If we didn't have an unaligned kernel available, we could either create one or just call the old version of the gr_multiply_cc's work function in this case.

Blocks Converted so Far

These next few sections are starting to get really low-level and specific, so feel free to stop reading unless you are really interested in the development work. I include this as much for the historical reference as anything.


Most of these blocks that I have so far moved over to using Volk fall into the category of the "low-hanging fruit." That means that, mostly, the Volk kernels existed or were easy to create from existing Volk kernels (such as making unaligned versions of them), that the block only needed a single Volk kernel to perform the activity required, and that had very straight-forward input to output relationships.


On occasion, I went and added a few things that I thought were useful. The char->short and short->char type conversions did not exist, but they were already a Volk kernel, so making them a GNU Radio block was easy and, hopefully, useful.


I also added a gr_multiply_conjugate_cc block. This one made a lot of sense to me. First, it was really easy to add the two lines it took to convert the Volk kernel that did a complex multiply into the conjugate and multiply kernel that's there now. Since this is such an often-used function in DSP, it just seemed to make sense to have a block that did it. My benchmarking shows a notable improvement in speed by combining this operation into a single block, too. Just to note, this block takes in two (and only two) inputs where the second stream is the one that gets conjugated.

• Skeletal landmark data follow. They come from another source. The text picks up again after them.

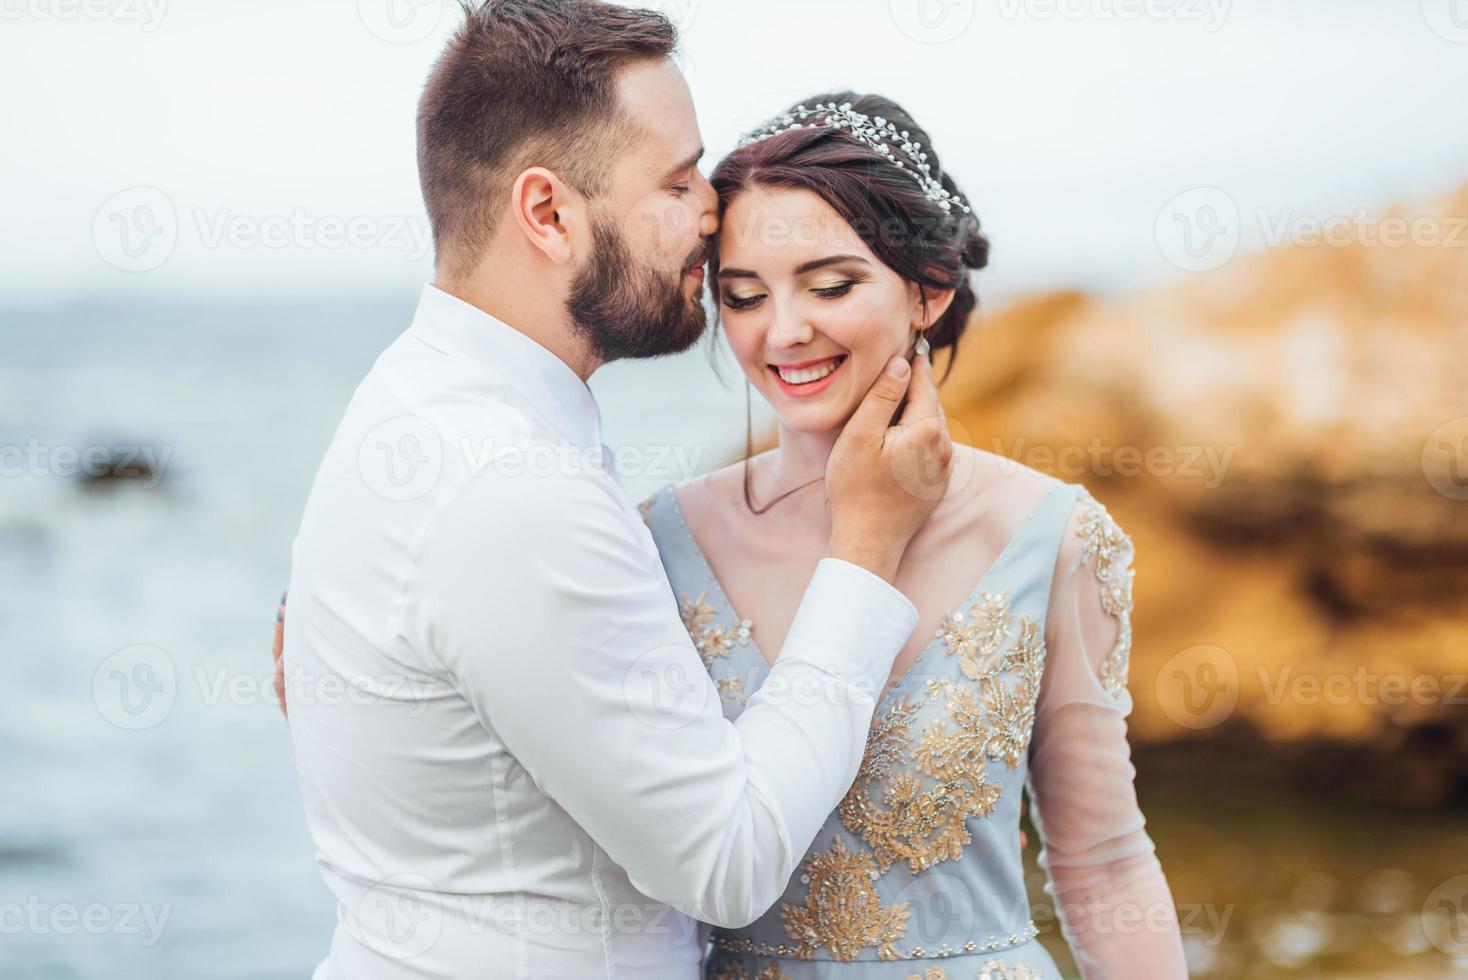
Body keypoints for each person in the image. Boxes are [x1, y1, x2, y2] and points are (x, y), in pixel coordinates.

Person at [276, 3, 953, 979]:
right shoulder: (507, 483)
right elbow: (729, 857)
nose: (713, 216)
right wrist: (868, 544)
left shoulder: (421, 397)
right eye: (678, 183)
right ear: (548, 213)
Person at [635, 93, 1191, 978]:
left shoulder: (1050, 538)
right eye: (744, 296)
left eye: (831, 286)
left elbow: (1103, 862)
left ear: (929, 290)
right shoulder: (662, 542)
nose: (784, 332)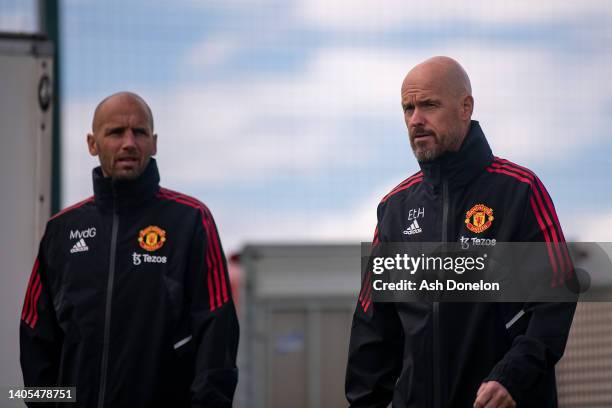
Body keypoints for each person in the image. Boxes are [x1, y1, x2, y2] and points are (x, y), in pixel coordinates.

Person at [345, 57, 576, 407]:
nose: (415, 120)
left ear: (465, 107)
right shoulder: (395, 209)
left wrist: (513, 377)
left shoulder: (519, 190)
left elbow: (556, 294)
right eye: (408, 108)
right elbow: (373, 329)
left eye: (429, 105)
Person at [20, 92, 239, 407]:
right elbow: (35, 336)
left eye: (140, 132)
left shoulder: (191, 220)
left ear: (154, 143)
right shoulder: (61, 231)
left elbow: (217, 331)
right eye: (115, 132)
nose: (129, 143)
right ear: (92, 144)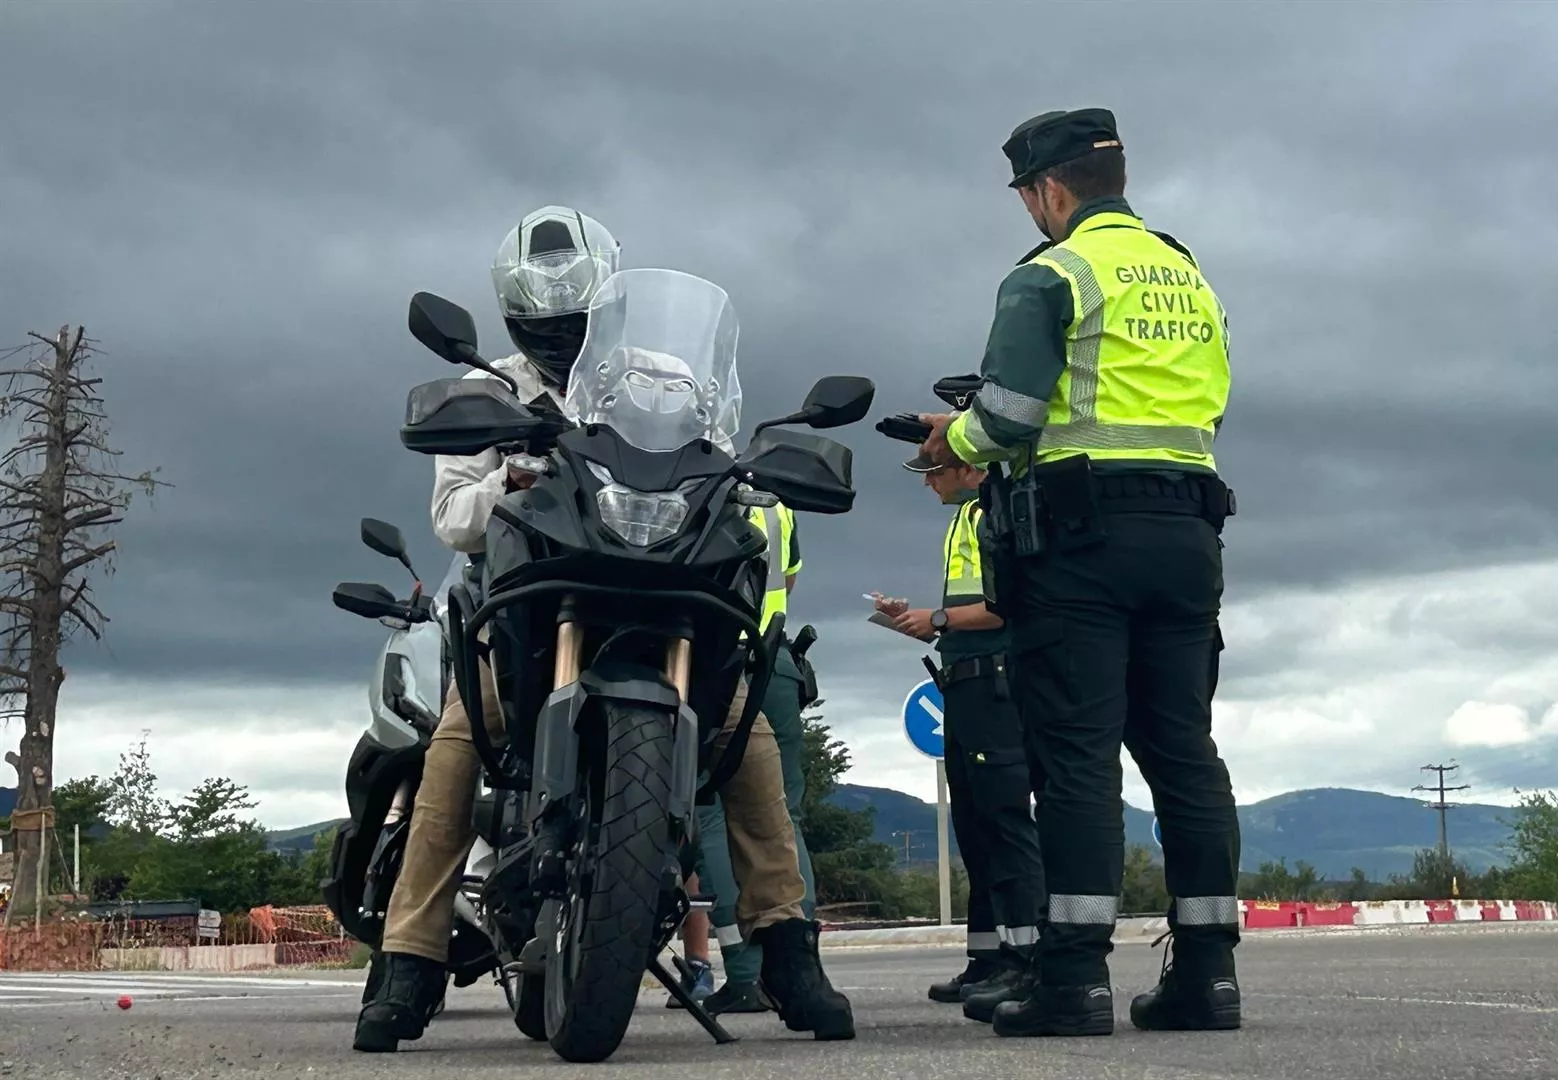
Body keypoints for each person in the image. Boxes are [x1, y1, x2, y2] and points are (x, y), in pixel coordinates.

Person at [355, 206, 854, 1052]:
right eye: (540, 325)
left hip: (657, 586)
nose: (558, 338)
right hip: (531, 601)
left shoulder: (662, 375)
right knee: (455, 742)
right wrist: (511, 476)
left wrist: (749, 478)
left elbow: (717, 453)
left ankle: (787, 950)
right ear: (513, 318)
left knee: (745, 737)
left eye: (574, 322)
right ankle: (410, 959)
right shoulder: (492, 389)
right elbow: (450, 519)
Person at [916, 108, 1240, 1038]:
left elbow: (1010, 413)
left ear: (1050, 190)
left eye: (1026, 196)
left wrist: (957, 436)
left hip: (1080, 539)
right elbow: (1211, 395)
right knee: (1184, 752)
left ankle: (1072, 981)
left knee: (1077, 759)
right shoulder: (1189, 273)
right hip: (1189, 530)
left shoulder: (1051, 274)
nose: (1029, 212)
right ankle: (1209, 977)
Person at [879, 453, 1044, 1013]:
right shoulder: (966, 517)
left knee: (1003, 822)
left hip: (993, 684)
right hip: (966, 684)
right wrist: (921, 620)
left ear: (973, 470)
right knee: (975, 828)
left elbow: (1006, 607)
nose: (928, 481)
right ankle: (987, 959)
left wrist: (940, 620)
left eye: (935, 470)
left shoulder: (990, 516)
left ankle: (1026, 960)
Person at [670, 499, 816, 1016]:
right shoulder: (781, 503)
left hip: (718, 655)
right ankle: (797, 962)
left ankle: (747, 972)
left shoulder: (702, 484)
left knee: (709, 811)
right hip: (775, 660)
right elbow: (788, 579)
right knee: (779, 814)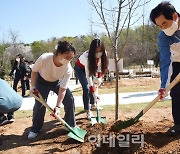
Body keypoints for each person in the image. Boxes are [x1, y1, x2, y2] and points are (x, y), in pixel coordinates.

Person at [28, 41, 77, 139]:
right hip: (41, 81)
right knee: (40, 104)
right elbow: (34, 71)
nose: (68, 60)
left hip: (56, 82)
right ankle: (35, 128)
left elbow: (62, 89)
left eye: (71, 58)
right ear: (59, 53)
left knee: (69, 98)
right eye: (67, 57)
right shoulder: (45, 58)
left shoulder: (68, 68)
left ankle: (71, 125)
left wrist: (58, 107)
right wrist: (33, 86)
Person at [150, 1, 180, 135]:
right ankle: (178, 124)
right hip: (177, 63)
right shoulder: (163, 37)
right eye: (159, 26)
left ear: (174, 16)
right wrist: (164, 86)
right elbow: (166, 62)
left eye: (165, 24)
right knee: (176, 92)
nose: (163, 28)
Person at [74, 39, 108, 119]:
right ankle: (88, 110)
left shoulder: (104, 54)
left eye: (100, 51)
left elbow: (100, 67)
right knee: (86, 88)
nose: (99, 53)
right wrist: (93, 91)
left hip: (91, 68)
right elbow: (88, 77)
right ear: (93, 50)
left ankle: (93, 104)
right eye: (97, 51)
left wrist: (99, 78)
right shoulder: (86, 57)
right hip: (80, 69)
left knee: (94, 86)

What follows is a list of blocks o different types convered to using Volk


Type conversion blocks

  • gnuradio-core/src/lib/general/gr_char_to_float
  • gnuradio-core/src/lib/general/gr_char_to_short
  • gnuradio-core/src/lib/general/gr_complex_to_xxx
  • gnuradio-core/src/lib/general/gr_float_to_char
  • gnuradio-core/src/lib/general/gr_float_to_int
  • gnuradio-core/src/lib/general/gr_float_to_short
  • gnuradio-core/src/lib/general/gr_int_to_float
  • gnuradio-core/src/lib/general/gr_short_to_char
  • gnuradio-core/src/lib/general/gr_short_to_float


Filtering blocks

  • gnuradio-core/src/lib/filter/gr_fft_filter_ccc
  • gnuradio-core/src/lib/filter/gr_fft_filter_fff
  • gnuradio-core/src/lib/filter/gri_fft_filter_ccc_generic
  • gnuradio-core/src/lib/filter/gri_fft_filter_fff_generic


General math blocks

  • gnuradio-core/src/lib/general/gr_add_ff
  • gnuradio-core/src/lib/general/gr_conjugate_cc
  • gnuradio-core/src/lib/general/gr_multiply_cc
  • gnuradio-core/src/lib/general/gr_multiply_conjugate_cc
  • gnuradio-core/src/lib/general/gr_multiply_const_cc
  • gnuradio-core/src/lib/general/gr_multiply_conjugate_cc
  • gnuradio-core/src/lib/general/gr_multiply_const_cc
  • gnuradio-core/src/lib/general/gr_multiply_const_ff
  • gnuradio-core/src/lib/general/gr_multiply_ff

Gengen to General

One thing that might confuse people who have previously developed in the guts of GNU Radio is how I moved some of the blocks from gengen to general. Many GNU Radio blocks perform some function, like basic mathematical operations on two or more streams, that behave identically from a code standpoint but which use different data types. These have been put into the gengen directory as templated files where a Python script is used to autogenerate the type-specific class. This was before Swig would properly handle actual C++ templates, so we were left doing it this way.


Well, with Volk, we don't really have the option to template classessince the Volk call is highly specific to the data type used. So when moving certain math block for a specific type out of gengen, we went with the simple solution of removing that data type from the autogeneration scripts and placing it into general as a stand-alone block that can call the right Volk function. Good examples are the gr_multiply_cc and gr_multiply_ff blocks to see what I mean.


This really seems like the simplest possible answer to the problem. It maintains our block structure that we've been using for almost a decade now and keeps things clean and simple for both developers and users. The downside is some duplication of code, but with the Volk C functions, that is somewhat inevitable and not a huge issue to deal with.